- Brief
Keep to one stretch of the data below, the lines from the one with "In 2014, National" up to and including the one with "Social Protection and Equality", and return that stretch exactly.

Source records
* * *

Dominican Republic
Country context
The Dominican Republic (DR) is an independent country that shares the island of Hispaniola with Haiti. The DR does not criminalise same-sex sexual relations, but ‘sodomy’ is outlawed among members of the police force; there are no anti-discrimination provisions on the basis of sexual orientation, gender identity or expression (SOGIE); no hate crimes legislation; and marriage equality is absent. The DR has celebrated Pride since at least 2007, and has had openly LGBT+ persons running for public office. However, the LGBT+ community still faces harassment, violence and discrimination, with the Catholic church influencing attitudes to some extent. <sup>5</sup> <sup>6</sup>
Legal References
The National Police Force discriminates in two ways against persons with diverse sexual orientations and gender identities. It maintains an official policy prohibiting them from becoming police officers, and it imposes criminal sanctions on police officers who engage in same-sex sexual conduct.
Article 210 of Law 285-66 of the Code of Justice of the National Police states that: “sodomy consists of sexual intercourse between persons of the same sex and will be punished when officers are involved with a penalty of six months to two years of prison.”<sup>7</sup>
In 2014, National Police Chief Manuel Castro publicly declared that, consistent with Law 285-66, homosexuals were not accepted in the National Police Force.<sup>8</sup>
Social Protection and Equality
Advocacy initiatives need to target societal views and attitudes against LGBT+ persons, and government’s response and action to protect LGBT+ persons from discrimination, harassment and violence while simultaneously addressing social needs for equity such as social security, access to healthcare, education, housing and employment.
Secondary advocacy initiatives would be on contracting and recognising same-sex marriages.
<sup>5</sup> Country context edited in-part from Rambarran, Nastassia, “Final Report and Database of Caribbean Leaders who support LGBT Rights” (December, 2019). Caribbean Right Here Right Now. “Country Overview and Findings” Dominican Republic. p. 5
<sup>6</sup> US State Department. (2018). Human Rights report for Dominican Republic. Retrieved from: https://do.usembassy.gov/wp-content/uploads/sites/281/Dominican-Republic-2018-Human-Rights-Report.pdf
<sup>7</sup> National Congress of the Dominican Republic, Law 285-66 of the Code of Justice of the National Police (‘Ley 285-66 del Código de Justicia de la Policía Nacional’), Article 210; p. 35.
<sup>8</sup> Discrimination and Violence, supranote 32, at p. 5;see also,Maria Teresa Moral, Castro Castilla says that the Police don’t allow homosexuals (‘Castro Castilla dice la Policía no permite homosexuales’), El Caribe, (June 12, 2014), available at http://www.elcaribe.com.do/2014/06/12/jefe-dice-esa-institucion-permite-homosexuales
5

* * *

- Answer box
In 2014, National Police Chief Manuel Castro publicly declared that, consistent with Law 285-66, homosexuals were not accepted in the National Police Force.<sup>8</sup>
Social Protection and Equality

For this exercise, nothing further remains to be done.